Parallel and Concurrent Garbage Collection
A Garbage Collector is said to be parallel if it uses multiple threads, whereas it is said to be concurrent if it works simultaneously with the mutator.
Let us first see the steps performed by an incremental analysis:-
- First of all, it finds the root set. This step is performed with all the mutators stopped.
- Then it interleaves the tracing of the reachable objects with the mutator's execution (s). During this period, whenever a mutator points from a Scanned object to an unreached object, the reference is remembered. We have few options regarding the granularity through which these references are remembered. For now, we will assume the card-based scheme, where the heap is divided into sections called "cards," and a bit map is maintained indicating which cards are dirty (have had one or more references within them rewritten).
- Again the mutator(s) are stopped to rescan all the cards that might hold references to the unreached objects.
The set of objects reached by the root set in the large multithreaded applications can be very large. Hence, it is not possible to take time and space to visit all such objects while all mutations cease. It is also possible that because of the large heap and a large number of mutation threads, we need to rescan many cards again after all the objects are scanned once. Hence, we should scan the cards in parallel, and the mutators should execute concurrently.
We can implement step (2) tracing in parallel by using the multiple garbage collecting threads concurrently with the mutator threads. This would trace most of the reachable objects.
We can implement step (2) by stopping the mutators and using the parallel threads to find all the reachable objects.

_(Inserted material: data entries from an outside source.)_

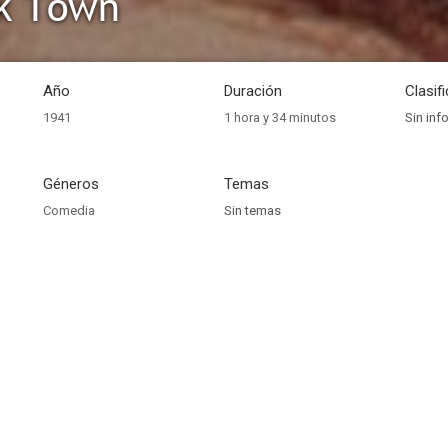
k Town
Año
Duración
Clasif
1941
1 hora y 34 minutos
Sin inf
Géneros
Temas
Comedia
Sin temas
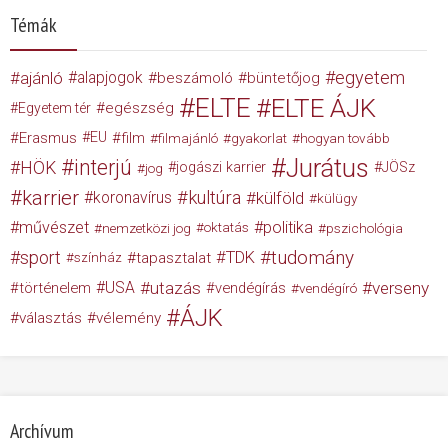
Témák
egyetem
ajánló
alapjogok
beszámoló
büntetőjog
ELTE
ELTE ÁJK
egészség
Egyetem tér
Erasmus
EU
film
filmajánló
gyakorlat
hogyan tovább
Jurátus
interjú
HÖK
jogászi karrier
JÖSz
jog
karrier
kultúra
koronavírus
külföld
külügy
művészet
politika
nemzetközi jog
oktatás
pszichológia
tudomány
sport
TDK
tapasztalat
színház
USA
utazás
verseny
történelem
vendégírás
vendégíró
ÁJK
választás
vélemény
Archívum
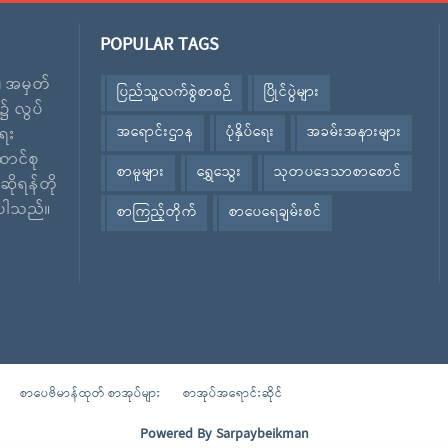
POPULAR TAGS
း၊ အမှတ်
ပြည်သူ့လက်စွဲစာစဉ်
ပြိုင်ပွဲများ
၌ လွပ်
အရောင်းဌာန
ပုံနှိပ်ရေး
အခမ်းအနားများ
ေး
ောင်စု
စာမူများ
ရွှေသွေး
သုတပဒေသာစာစောင်
ဆိုရန်တို
ဲ့ပါသည်။
စာကြည့်တိုက်
စာပေရေချမ်းစင်
စာပေဗိမာန်ထုတ် စာအုပ်များ
စာအုပ်အရောင်းဆိုင်
Powered By
Sarpaybeikman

Concurrent garbage-collection algorithm
- First, the root set is scanned for each mutator thread. All the objects directly reachable from that thread are put into the Unscanned state. The easiest incremental approach to this step is to wait till a mutator thread calls up the memory manager and scan its own root set if it has not already been done. If any mutator threads have not called up the memory allocation function, but all the tracing has been done, then the current thread must be interrupted to get its root set scanned.
- Now the objects in the Unscanned state are scanned. We use a work queue of fixed-size work packets to support the parallel computation. Each of these holds several Unscanned objects. As soon as the Unscanned objects are discovered, they are placed in work packets. These work packets will be dequeued by the Threads looking for work and then trace the Unscanned objects therein. This strategy will spread the work evenly among the workers in this tracing process. If the system runs out of space and the space is not found to create such work packets, we simply mark the cards holding the objects to force them to be scanned. It is always possible because the bit array holding the marks for the cards has already been allocated.

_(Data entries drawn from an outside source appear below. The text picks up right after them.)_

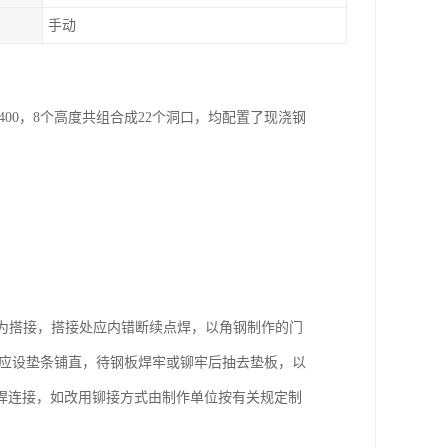
手动
～5400，8个高度共组合成22个洞口，均配置了现浇钢
均为搭接，搭接处应内错断续点焊，以角钢制作的门
，应设垫条铺直，待钢板焊牢或铆牢后抽去垫板，以
焊连接，如改用铆接方式由制作单位按有关规定制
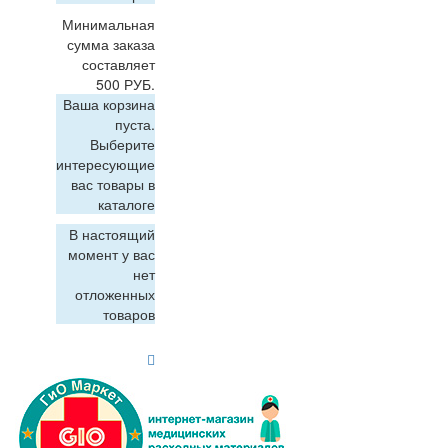
Минимальная
сумма заказа
составляет
500 РУБ.
Ваша корзина
пуста.
Выберите
интересующие
вас товары в
каталоге
В настоящий
момент у вас
нет
отложенных
товаров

- Then the objects in dirty cards are scanned. When there are no Unscanned objects left in the work queue and all the threads' root sets have been scanned, the cards are scanned again for the reachable objects. Dirty cards continue to be produced as long as the mutators execute. Hence, we need to stop the tracing process using some criteria. We can allow the cards to be Scanned again only once or a fixed number of times, or when the number of cards to be scanned is reduced to some threshold. As a result, the parallel and concurrent step mostly terminates before completing the trace, which is finished by the final step below.
- The final step guarantees to mark all the reachable objects as reached. The root sets of all the threads can be found quickly using all the processors in the system after stopping all the mutators. A small number of objects have to be placed in the Unscanned state because the reachability of most objects has been traced. All the threads then start tracing the rest of the reachable objects and rescanning all the cards.